What the exercise asks
Reproduce every line of the material below word for word, leaving out the pictures.

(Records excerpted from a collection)
▶

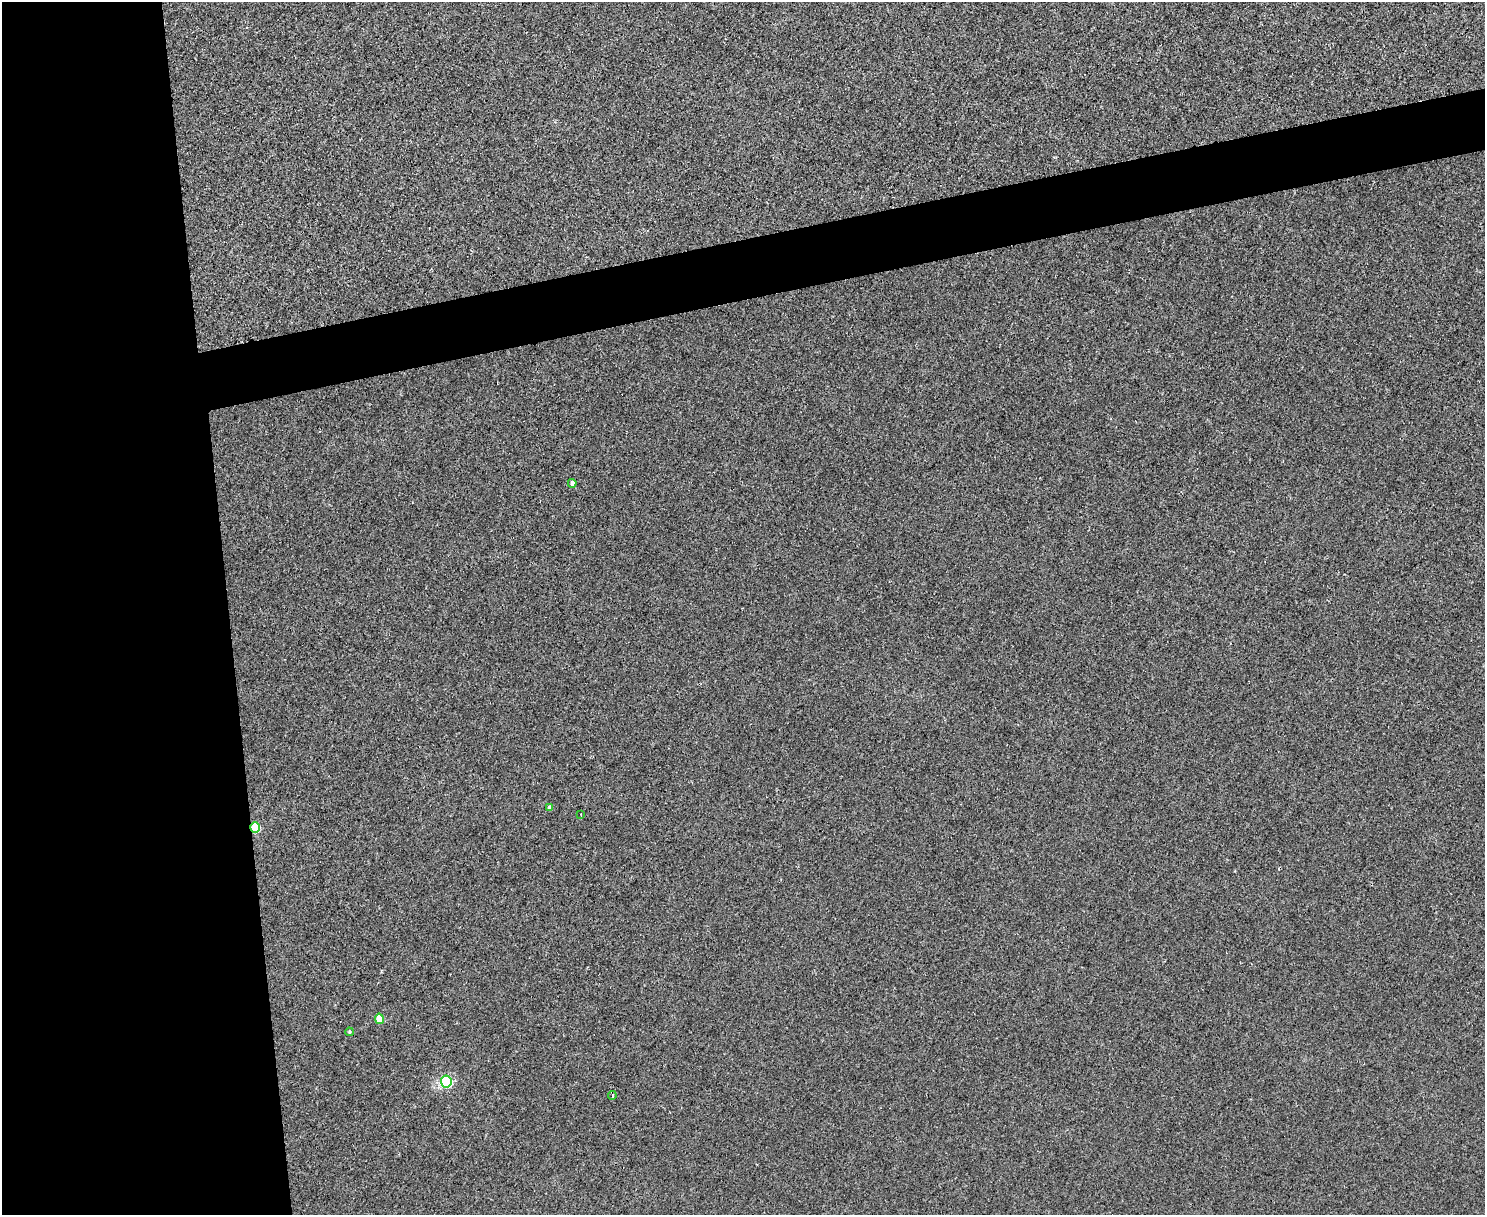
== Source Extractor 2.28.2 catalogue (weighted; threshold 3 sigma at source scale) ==
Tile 7 of 3 x 4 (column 1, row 3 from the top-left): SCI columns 249-1731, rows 1214-2426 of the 4834 x 4854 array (HDU 1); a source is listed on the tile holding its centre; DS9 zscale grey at full resolution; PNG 1487 x 1217 px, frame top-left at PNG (2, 2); each listed source drawn as its Kron ellipse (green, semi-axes under 4 px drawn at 4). Shown black and unused: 20% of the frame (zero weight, under 2 of 3 exposures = <1% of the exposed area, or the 3 px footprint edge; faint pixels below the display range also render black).
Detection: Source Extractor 2.28.2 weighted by HDU 2 'WHT'; one run over the whole footprint, this tile lists its part. Background 0.0018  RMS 0.005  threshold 0.0225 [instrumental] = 3 sigma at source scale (4.5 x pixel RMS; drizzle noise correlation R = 1.50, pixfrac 1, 0.05/0.05 arcsec/px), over >= 5 px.
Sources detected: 8; all 8 listed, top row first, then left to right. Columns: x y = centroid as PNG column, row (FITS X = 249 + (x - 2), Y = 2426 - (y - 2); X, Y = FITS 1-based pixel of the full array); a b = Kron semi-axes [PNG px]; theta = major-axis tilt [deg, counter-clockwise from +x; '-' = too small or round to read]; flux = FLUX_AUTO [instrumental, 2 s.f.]
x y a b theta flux
572 483 4 4 - 2.6
550 808 4 4 - 2.5
581 814 3 2 - 0.48
255 827 5 5 - 21
379 1019 5 4 - 9.4
349 1032 4 3 - 0.6
446 1081 6 5 - 51
612 1095 4 3 - 1.3
Overlapping masked pixels (flux is a lower limit): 1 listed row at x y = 255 827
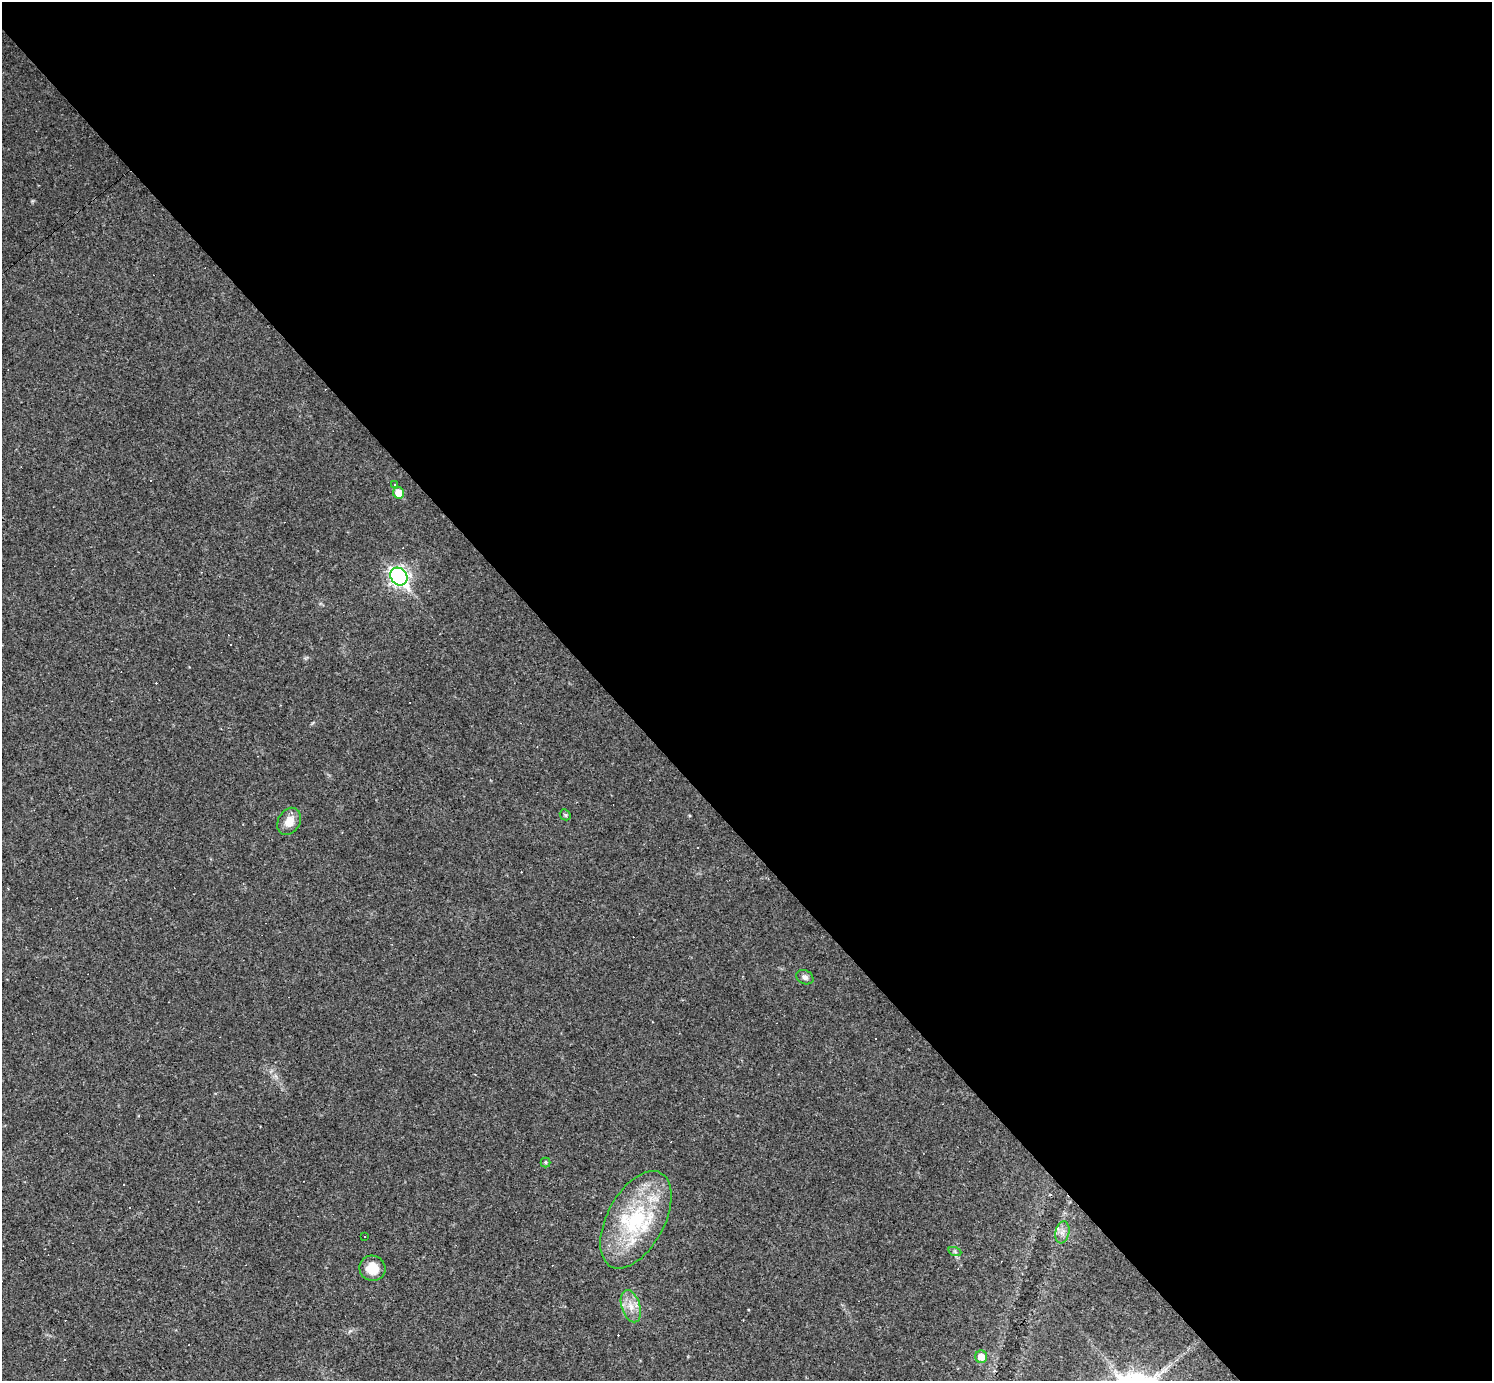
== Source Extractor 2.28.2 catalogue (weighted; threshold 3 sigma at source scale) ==
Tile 8 of 4 x 4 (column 4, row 2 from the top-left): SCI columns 4473-5962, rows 3051-4429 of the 5962 x 5960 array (HDU 1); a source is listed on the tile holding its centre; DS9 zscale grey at full resolution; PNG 1494 x 1383 px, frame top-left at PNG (2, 2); each listed source drawn as its Kron ellipse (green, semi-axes under 4 px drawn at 4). Shown black and unused: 59% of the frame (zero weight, under 2 of 3 exposures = <1% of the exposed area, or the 3 px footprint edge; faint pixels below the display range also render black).
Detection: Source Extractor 2.28.2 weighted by HDU 2 'WHT'; one run over the whole footprint, this tile lists its part. Background 0.0346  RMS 0.0055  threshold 0.0246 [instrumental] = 3 sigma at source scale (4.5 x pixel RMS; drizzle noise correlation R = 1.50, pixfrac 1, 0.05/0.05 arcsec/px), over >= 5 px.
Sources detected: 30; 14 cosmic-ray / hot-pixel residue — neither listed nor drawn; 2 inside a brighter listed object's ellipse — not listed separately; the other 14 listed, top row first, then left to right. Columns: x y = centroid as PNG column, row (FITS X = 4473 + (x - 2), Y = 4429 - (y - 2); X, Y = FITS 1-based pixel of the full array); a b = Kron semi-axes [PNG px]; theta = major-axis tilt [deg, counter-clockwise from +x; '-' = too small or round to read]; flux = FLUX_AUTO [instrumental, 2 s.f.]
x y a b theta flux
394 484 4 3 - 0.86
399 493 6 5 - 9.3
399 577 9 8 - 200
565 815 6 5 - 0.75
289 821 14 11 59 7.1
805 977 9 6 -27 2
546 1162 5 5 - 0.93
636 1220 53 28 62 55
1062 1232 11 7 79 3.1
364 1237 3 3 - 3
955 1252 6 4 -19 0.91
372 1268 13 12 - 8.7
631 1306 17 9 -72 6.3
981 1357 6 6 - 6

◀

Exercise answer
== Source Extractor 2.28.2 catalogue (weighted; threshold 3 sigma at source scale) ==
Tile 7 of 3 x 4 (column 1, row 3 from the top-left): SCI columns 249-1731, rows 1214-2426 of the 4834 x 4854 array (HDU 1); a source is listed on the tile holding its centre; DS9 zscale grey at full resolution; PNG 1487 x 1217 px, frame top-left at PNG (2, 2); each listed source drawn as its Kron ellipse (green, semi-axes under 4 px drawn at 4). Shown black and unused: 20% of the frame (zero weight, under 2 of 3 exposures = <1% of the exposed area, or the 3 px footprint edge; faint pixels below the display range also render black).
Detection: Source Extractor 2.28.2 weighted by HDU 2 'WHT'; one run over the whole footprint, this tile lists its part. Background 0.0018  RMS 0.005  threshold 0.0225 [instrumental] = 3 sigma at source scale (4.5 x pixel RMS; drizzle noise correlation R = 1.50, pixfrac 1, 0.05/0.05 arcsec/px), over >= 5 px.
Sources detected: 8; all 8 listed, top row first, then left to right. Columns: x y = centroid as PNG column, row (FITS X = 249 + (x - 2), Y = 2426 - (y - 2); X, Y = FITS 1-based pixel of the full array); a b = Kron semi-axes [PNG px]; theta = major-axis tilt [deg, counter-clockwise from +x; '-' = too small or round to read]; flux = FLUX_AUTO [instrumental, 2 s.f.]
x y a b theta flux
572 483 4 4 - 2.6
550 808 4 4 - 2.5
581 814 3 2 - 0.48
255 827 5 5 - 21
379 1019 5 4 - 9.4
349 1032 4 3 - 0.6
446 1081 6 5 - 51
612 1095 4 3 - 1.3
Overlapping masked pixels (flux is a lower limit): 1 listed row at x y = 255 827
== Source Extractor 2.28.2 catalogue (weighted; threshold 3 sigma at source scale) ==
Tile 8 of 4 x 4 (column 4, row 2 from the top-left): SCI columns 4473-5962, rows 3051-4429 of the 5962 x 5960 array (HDU 1); a source is listed on the tile holding its centre; DS9 zscale grey at full resolution; PNG 1494 x 1383 px, frame top-left at PNG (2, 2); each listed source drawn as its Kron ellipse (green, semi-axes under 4 px drawn at 4). Shown black and unused: 59% of the frame (zero weight, under 2 of 3 exposures = <1% of the exposed area, or the 3 px footprint edge; faint pixels below the display range also render black).
Detection: Source Extractor 2.28.2 weighted by HDU 2 'WHT'; one run over the whole footprint, this tile lists its part. Background 0.0346  RMS 0.0055  threshold 0.0246 [instrumental] = 3 sigma at source scale (4.5 x pixel RMS; drizzle noise correlation R = 1.50, pixfrac 1, 0.05/0.05 arcsec/px), over >= 5 px.
Sources detected: 30; 14 cosmic-ray / hot-pixel residue — neither listed nor drawn; 2 inside a brighter listed object's ellipse — not listed separately; the other 14 listed, top row first, then left to right. Columns: x y = centroid as PNG column, row (FITS X = 4473 + (x - 2), Y = 4429 - (y - 2); X, Y = FITS 1-based pixel of the full array); a b = Kron semi-axes [PNG px]; theta = major-axis tilt [deg, counter-clockwise from +x; '-' = too small or round to read]; flux = FLUX_AUTO [instrumental, 2 s.f.]
x y a b theta flux
394 484 4 3 - 0.86
399 493 6 5 - 9.3
399 577 9 8 - 200
565 815 6 5 - 0.75
289 821 14 11 59 7.1
805 977 9 6 -27 2
546 1162 5 5 - 0.93
636 1220 53 28 62 55
1062 1232 11 7 79 3.1
364 1237 3 3 - 3
955 1252 6 4 -19 0.91
372 1268 13 12 - 8.7
631 1306 17 9 -72 6.3
981 1357 6 6 - 6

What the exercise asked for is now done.